In the text, Tom Hanks claims to be a layman who is keen to talk about history after tea and dinner, from elementary school to high school to college, full of four years of history classes, usually interested in historical stories, love to watch historical documentaries. "But the vast majority of those talk about white history, so I never saw a single page of the 1921 Tulsa Massacre in a history textbook in my entire student days." I am not alone in this situation, but it is quite common. The vast majority of history is written by white people, and it's all about white people like me, and black histories like the Tulsa Massacre are often overlooked. ”

Hanks, 65, admits that he didn't learn about this unforgettable American past for the first time from a New York Times article until July 2020. "Think about the history classes I've taken myself, I've studied the Boston Tea Party, I've studied the Declaration of Independence, I've studied the Whiskey Riots (note: the tax resistance movement in Pennsylvania, USA in 1791), I've learned about the Wright brothers who invented airplanes. Our textbooks talk about the great floods in American history, about the Great San Francisco earthquake, but when it comes to Tulsa, all I know is the name of a city on the prairie, and no teacher has ever told us about the massacre of blacks there in 1921. By the same token, no teacher spoke of the massacre of blacks in Slocum, Texas, in 1910, or the 1919 attacks on blacks by white supremacists known as Red Summer in more than two dozen cities across the Country. Thousands of American students like me have been told that the lynchings that happened to black people were a tragedy. But no one tells us that such public murders were once common across the country and were praised by various local media and law enforcement agencies. ”

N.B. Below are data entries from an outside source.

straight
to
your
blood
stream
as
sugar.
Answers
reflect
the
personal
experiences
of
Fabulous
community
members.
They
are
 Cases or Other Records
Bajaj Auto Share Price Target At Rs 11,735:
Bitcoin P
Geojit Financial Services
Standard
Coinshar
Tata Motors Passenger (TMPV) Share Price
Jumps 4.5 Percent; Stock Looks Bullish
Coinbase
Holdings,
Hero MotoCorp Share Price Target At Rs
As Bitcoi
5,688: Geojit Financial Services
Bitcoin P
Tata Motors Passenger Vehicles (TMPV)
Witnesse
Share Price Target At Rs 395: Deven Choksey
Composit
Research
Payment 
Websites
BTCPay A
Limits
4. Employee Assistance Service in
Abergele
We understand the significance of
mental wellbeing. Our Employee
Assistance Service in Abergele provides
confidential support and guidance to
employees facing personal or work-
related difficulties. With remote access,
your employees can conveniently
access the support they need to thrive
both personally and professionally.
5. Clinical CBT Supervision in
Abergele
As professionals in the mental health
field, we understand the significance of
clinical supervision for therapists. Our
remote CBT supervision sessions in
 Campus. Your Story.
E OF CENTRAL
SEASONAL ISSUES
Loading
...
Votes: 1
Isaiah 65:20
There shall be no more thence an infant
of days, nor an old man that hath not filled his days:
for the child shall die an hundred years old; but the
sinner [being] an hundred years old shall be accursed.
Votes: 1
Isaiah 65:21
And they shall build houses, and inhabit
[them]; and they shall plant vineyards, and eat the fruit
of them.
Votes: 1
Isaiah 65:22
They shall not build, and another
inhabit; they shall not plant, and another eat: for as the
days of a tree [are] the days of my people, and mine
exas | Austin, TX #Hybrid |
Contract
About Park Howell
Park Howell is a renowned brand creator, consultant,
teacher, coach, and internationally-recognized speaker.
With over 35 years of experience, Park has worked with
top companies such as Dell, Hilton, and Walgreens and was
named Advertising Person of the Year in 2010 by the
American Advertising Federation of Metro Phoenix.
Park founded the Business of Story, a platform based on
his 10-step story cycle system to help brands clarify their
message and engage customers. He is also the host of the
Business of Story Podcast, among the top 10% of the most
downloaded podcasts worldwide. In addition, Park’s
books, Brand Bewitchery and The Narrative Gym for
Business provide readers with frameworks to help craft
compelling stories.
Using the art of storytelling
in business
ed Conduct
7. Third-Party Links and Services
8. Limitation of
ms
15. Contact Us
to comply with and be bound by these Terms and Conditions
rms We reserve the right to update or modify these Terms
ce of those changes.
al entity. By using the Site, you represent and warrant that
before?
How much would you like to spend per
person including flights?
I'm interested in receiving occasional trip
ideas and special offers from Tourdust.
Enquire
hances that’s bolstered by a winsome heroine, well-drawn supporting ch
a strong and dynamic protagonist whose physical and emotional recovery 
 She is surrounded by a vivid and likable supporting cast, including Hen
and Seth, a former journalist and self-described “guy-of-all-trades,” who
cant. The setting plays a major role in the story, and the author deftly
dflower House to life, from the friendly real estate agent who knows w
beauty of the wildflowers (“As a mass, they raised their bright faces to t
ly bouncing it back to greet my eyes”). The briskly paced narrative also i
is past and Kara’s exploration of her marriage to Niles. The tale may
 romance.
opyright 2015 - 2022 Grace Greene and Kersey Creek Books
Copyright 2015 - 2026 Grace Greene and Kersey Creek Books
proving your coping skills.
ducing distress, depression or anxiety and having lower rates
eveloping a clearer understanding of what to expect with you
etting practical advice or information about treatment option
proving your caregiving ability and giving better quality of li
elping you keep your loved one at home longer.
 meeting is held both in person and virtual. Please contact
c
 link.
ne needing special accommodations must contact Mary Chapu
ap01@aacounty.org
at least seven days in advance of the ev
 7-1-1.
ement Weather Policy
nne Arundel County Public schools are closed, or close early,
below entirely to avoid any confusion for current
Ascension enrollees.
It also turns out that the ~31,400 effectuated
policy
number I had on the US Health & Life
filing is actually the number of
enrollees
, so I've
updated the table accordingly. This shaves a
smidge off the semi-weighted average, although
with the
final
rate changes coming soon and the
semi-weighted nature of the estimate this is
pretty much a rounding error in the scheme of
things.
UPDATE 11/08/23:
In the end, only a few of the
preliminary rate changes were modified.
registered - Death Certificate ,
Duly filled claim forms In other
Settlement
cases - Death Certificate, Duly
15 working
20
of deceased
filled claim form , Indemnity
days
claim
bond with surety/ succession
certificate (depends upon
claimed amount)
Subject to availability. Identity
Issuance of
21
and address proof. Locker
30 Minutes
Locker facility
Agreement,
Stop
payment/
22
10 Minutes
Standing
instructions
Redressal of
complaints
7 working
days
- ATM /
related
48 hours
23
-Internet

It is clear that Hanks focused his reflections on education in the United States. "The truth of the Tulsa Massacre, the long history of violence by some white Americans against black Americans, has all been systematically ignored. The reason behind this may be because some people think that if such a thing is placed in a history textbook, it will be too frank, too painful, and it will make us white children feel unbearable. As a result, our schools chose not to teach these, our literary creations chose not to mention these, and my own film and television industry has not paid attention to these contents for a long time. ”

"Looking back now, I can't help but wonder, if we had been told about the Tulsa Massacre since elementary school, would our generation's perception have been very different from what it is now?" Looking back now, I really think it's sad that such an omission. Such a good opportunity was missed, which could have played a good educational role, but it was wasted. As a result, to this day, some white Americans are outraged when they hear about systemic racial discrimination. Because they insisted that since the founding of the United States, everyone has been equal, regardless of the color of the united states, anyone can be the president of the United States. Do they dare to say that to the survivors of the Tulsa Massacre and the descendants of the survivors? Hanks wrote.

Recently, the debate over the inclusion of more racially-related curricula in the S.-based primary and secondary school syllabus has been raging across the country. Proponents argue that it is too late to make amends, while opponents feel that it will put unnecessary pressure on white children whose minds are still in their developmental stages — after all, the sin is not in them, but in their ancestors.

In response to this controversy, Hanks also expressed his own views very firmly, "Should the school tell the truth about the Tulsa Massacre now?" I think so. And the fear of offending white students cannot be sustained in the past white-based syllabus. Hanks points out that, like historical events such as the Pentagon case, the Tulsa Massacre is part of America's tangled past history. "Only by understanding history and acknowledging history can people be wiser and make us stronger in our hearts."